## ACTIVITY
Return each line of the listing that follows in which the string "shows" can be found.

________________________

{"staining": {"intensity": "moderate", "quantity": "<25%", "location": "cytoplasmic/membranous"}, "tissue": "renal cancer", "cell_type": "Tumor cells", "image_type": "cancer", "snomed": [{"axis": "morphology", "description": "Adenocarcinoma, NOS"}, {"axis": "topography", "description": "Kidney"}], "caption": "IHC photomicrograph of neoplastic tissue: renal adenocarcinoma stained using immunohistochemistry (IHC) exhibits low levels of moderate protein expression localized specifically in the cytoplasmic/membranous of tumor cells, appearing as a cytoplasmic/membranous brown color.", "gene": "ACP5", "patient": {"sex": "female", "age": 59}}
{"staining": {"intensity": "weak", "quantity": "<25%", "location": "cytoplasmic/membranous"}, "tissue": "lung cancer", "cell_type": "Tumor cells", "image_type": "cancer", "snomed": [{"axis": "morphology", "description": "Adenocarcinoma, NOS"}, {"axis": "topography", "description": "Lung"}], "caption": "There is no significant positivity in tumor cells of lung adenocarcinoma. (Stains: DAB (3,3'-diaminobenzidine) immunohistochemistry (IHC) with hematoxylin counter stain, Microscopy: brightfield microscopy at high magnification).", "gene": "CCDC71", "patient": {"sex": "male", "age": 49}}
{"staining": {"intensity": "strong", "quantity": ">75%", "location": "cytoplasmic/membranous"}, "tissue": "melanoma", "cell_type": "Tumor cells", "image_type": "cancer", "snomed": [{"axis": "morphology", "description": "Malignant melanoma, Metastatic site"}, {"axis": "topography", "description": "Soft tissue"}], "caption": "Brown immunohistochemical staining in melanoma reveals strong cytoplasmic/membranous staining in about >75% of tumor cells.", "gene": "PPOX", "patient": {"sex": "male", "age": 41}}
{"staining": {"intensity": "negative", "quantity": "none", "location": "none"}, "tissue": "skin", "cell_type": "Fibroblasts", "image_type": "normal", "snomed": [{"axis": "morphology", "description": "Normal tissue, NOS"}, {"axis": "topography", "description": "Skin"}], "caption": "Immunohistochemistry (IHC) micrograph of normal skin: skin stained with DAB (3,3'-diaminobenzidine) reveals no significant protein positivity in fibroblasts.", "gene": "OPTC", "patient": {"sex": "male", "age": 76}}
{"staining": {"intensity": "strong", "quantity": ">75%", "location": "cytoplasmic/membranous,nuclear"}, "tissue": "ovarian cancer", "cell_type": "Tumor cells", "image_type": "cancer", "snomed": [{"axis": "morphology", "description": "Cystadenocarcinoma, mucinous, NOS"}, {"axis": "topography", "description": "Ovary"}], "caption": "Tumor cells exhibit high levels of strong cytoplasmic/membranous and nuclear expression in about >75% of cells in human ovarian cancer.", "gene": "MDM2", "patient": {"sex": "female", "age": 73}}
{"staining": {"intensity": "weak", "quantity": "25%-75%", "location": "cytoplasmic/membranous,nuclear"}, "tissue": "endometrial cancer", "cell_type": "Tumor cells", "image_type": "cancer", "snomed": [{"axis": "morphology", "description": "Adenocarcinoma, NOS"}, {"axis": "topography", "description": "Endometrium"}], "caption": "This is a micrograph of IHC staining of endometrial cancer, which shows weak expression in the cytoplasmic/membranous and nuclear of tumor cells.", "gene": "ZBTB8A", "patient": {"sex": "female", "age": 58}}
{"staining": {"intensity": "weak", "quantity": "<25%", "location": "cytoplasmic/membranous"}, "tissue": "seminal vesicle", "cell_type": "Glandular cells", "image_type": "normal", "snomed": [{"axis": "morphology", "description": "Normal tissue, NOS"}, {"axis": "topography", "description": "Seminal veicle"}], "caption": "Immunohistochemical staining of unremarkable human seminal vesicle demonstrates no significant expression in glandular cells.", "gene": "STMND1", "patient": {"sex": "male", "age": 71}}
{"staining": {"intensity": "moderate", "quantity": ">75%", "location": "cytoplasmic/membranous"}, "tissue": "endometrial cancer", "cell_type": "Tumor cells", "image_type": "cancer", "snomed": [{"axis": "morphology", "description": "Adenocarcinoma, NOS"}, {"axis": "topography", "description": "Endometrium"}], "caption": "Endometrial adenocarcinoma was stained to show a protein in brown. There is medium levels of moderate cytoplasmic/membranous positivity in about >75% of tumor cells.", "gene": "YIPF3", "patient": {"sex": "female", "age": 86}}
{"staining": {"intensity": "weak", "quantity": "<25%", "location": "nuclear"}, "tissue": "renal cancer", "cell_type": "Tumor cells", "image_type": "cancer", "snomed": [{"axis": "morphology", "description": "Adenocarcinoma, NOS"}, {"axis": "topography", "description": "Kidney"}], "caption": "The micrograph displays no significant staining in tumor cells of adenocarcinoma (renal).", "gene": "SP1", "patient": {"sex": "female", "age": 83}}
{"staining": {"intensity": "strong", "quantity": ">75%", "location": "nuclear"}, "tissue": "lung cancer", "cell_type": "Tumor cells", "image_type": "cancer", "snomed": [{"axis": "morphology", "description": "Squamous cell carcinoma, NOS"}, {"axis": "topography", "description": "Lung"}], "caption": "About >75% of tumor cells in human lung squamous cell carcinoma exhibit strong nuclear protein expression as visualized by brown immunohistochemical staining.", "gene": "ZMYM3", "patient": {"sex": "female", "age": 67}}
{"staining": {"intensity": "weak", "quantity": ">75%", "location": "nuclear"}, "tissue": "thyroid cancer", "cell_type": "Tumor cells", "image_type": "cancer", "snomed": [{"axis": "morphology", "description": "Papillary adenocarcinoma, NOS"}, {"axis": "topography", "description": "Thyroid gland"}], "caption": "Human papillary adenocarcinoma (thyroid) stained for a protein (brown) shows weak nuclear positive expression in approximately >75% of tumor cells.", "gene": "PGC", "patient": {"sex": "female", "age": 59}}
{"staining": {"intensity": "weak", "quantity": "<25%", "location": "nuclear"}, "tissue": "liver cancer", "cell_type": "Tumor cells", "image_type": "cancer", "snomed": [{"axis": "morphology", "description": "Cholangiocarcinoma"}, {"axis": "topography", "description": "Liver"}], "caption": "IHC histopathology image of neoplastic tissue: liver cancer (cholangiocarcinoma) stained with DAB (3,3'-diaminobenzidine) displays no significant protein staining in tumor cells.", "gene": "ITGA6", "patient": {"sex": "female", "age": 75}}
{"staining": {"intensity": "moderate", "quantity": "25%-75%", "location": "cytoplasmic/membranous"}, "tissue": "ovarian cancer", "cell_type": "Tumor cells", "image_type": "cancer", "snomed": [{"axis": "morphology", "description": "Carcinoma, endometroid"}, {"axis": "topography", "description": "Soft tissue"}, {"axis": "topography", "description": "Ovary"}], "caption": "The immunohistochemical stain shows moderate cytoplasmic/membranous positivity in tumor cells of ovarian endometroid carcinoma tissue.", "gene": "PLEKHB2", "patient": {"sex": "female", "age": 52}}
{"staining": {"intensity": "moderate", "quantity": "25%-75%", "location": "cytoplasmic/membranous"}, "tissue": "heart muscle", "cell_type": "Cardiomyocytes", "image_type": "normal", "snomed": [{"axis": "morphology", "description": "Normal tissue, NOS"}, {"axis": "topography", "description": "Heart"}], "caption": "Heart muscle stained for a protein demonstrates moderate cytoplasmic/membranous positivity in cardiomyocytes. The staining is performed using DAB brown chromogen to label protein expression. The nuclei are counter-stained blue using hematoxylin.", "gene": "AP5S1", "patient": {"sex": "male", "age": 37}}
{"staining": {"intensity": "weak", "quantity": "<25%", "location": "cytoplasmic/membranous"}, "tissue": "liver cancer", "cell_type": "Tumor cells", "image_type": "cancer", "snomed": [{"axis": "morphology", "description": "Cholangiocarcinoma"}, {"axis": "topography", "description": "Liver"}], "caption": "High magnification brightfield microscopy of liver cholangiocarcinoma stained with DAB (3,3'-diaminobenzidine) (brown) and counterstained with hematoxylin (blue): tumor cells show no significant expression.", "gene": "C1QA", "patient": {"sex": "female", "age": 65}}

________________________

## THE ANSWER
{"staining": {"intensity": "weak", "quantity": "25%-75%", "location": "cytoplasmic/membranous,nuclear"}, "tissue": "endometrial cancer", "cell_type": "Tumor cells", "image_type": "cancer", "snomed": [{"axis": "morphology", "description": "Adenocarcinoma, NOS"}, {"axis": "topography", "description": "Endometrium"}], "caption": "This is a micrograph of IHC staining of endometrial cancer, which shows weak expression in the cytoplasmic/membranous and nuclear of tumor cells.", "gene": "ZBTB8A", "patient": {"sex": "female", "age": 58}}
{"staining": {"intensity": "weak", "quantity": ">75%", "location": "nuclear"}, "tissue": "thyroid cancer", "cell_type": "Tumor cells", "image_type": "cancer", "snomed": [{"axis": "morphology", "description": "Papillary adenocarcinoma, NOS"}, {"axis": "topography", "description": "Thyroid gland"}], "caption": "Human papillary adenocarcinoma (thyroid) stained for a protein (brown) shows weak nuclear positive expression in approximately >75% of tumor cells.", "gene": "PGC", "patient": {"sex": "female", "age": 59}}
{"staining": {"intensity": "moderate", "quantity": "25%-75%", "location": "cytoplasmic/membranous"}, "tissue": "ovarian cancer", "cell_type": "Tumor cells", "image_type": "cancer", "snomed": [{"axis": "morphology", "description": "Carcinoma, endometroid"}, {"axis": "topography", "description": "Soft tissue"}, {"axis": "topography", "description": "Ovary"}], "caption": "The immunohistochemical stain shows moderate cytoplasmic/membranous positivity in tumor cells of ovarian endometroid carcinoma tissue.", "gene": "PLEKHB2", "patient": {"sex": "female", "age": 52}}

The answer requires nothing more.